Historical data collection in Mexico

Agricultural data collected for Mexico’s pavilion at the 1900 Paris Exposition reveals the influence of local enumerators on the construction of administrative datasets. 

Author(s)
Casey Marina Lurtz
Journal
The American Historical Review
Citation
Casey Marina Lurtz, Challenging Abstraction: Unruly Statistics and the State in Progress, The American Historical Review, Volume 130, Issue 1, March 2025, Pages 80–111, https://doi.org/10.1093/ahr/rhae476 Copy
Abstract

Working with never-published agricultural data collected for Mexico’s pavilion at the 1900 Paris Exposition, this article argues that manuscript and published statistics represent a space to see state making as a multisided, ongoing process. Whereas historians have largely looked at statistics from the perspective of the state, highlighting bureaucrats’ projections of desired realities and political projects, here I show how local enumerators’ investment in statistical undertakings asserted space for conversations and arguments about the nature and composition of the political or economic whole being represented. I present a methodology for working with historical statistics that takes aberrations, anomalies, and unruly data as signposts to be followed rather than errors to be corrected.
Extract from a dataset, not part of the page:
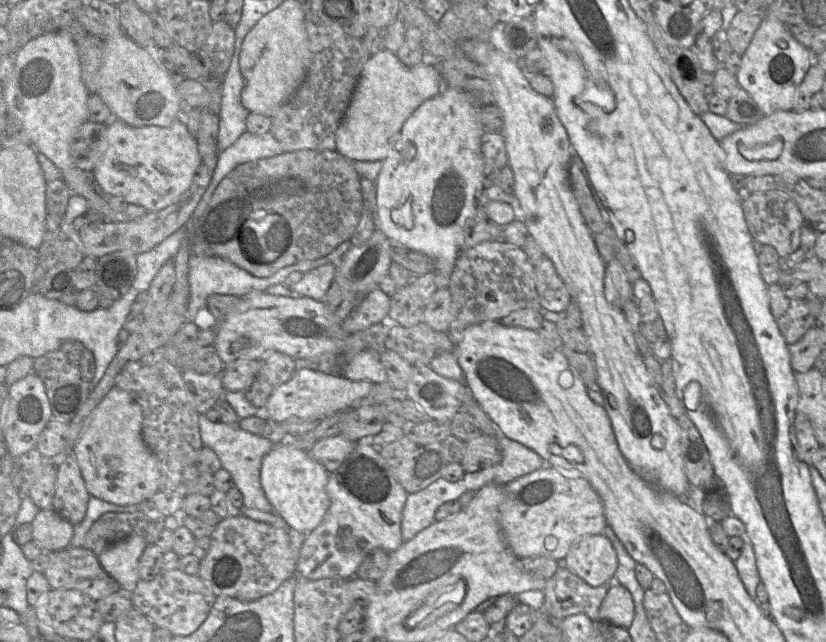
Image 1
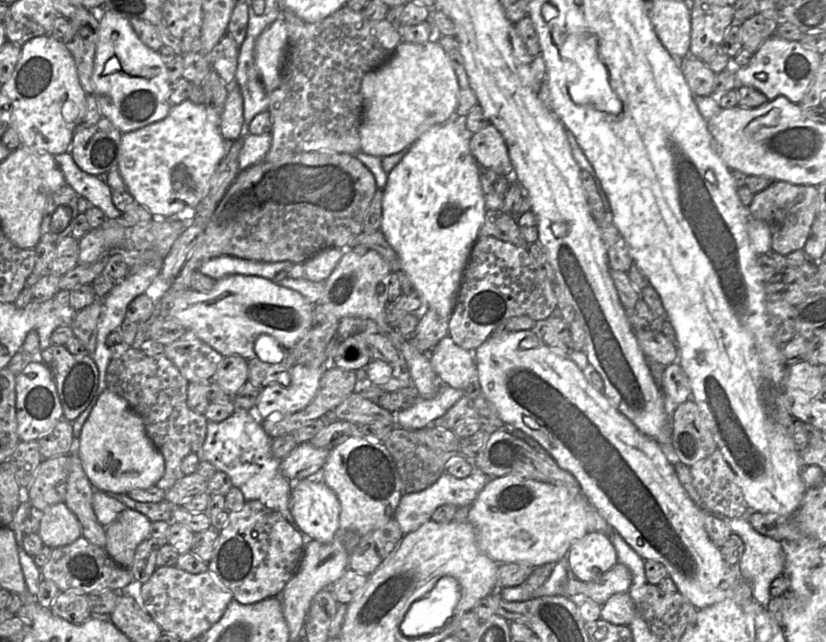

In doing so, I argue for seeing not only the frustrated yet durable aspirations of statesmen but also the ways those beyond the central state reforged, reinforced, and remade representations of their homes through engagement with and investment in statistical practices.

Psychotherapy dropout in U.S. military populations

A large-scale metaanalysis identifies the treatment and patient characteristics of U.S. service members and veterans who drop out of psychotherapy. 

Author(s)
Elizabeth A. Penix-Smith, Joshua K. Swift, Ailun Li, Jacob Bingham, and Gabriel Hapke
Journal
American Psychologist
Citation
Penix-Smith, E. A., Swift, J. K., Li, A., Bingham, J., & Hapke, G. (2025). No client left behind: A meta-analysis of premature termination from psychotherapy in U.S. service members and veterans. American Psychologist, 80(5), 712–728. https://doi.org/10.1037/amp0001320 Copy
Abstract

Dropout has been identified as a significant problem among military populations seeking psychotherapy (Goetter et al., 2015; Hoge et al., 2014), yet an overall estimate of its exact prevalence and predictors does not exist. The aims of the current meta-analysis were to estimate outpatient psychotherapy dropout rates for this population and evaluate potential moderators of this event. In total, 283 articles—comprising data from 719,465 U.S. service members and veterans—met all inclusion criteria and were included in the meta-analysis. The average weighted dropout rate for all outpatient therapies was 25.6%, 95% CI [22.4%, 29.2%], and prediction interval [1.9%, 85.9%]. Furthermore, dropout was 27.0% for cognitive behavioral therapies (CBTs), 25.3% for trauma treatments, 27.6% for the Department of Veterans Affairs (VA), 28.9% for individual therapies, and 9.8% for intensive outpatient settings. Findings from metaregression analyses using mixed-effects models indicated that higher dropout was linked with the following after accounting for other moderators: younger age, CBTs, nonmanualized approaches, VA versus Department of Defense settings, individual versus group therapies, and weekly versus intensive outpatient formats. Dropout was not linked with other client, therapist, treatment, and research variables. Taken together, dropout estimates were obtained for a range of military populations and treatment characteristics, including theoretical orientation, presenting concern, setting, and therapy formats. These estimates may provide potential benchmarks for therapists, administrators, and policymakers serving military populations. Leveraging dropout prevention strategies with at-risk groups highlighted in this study may enhance mental health care outcomes for this high-need population.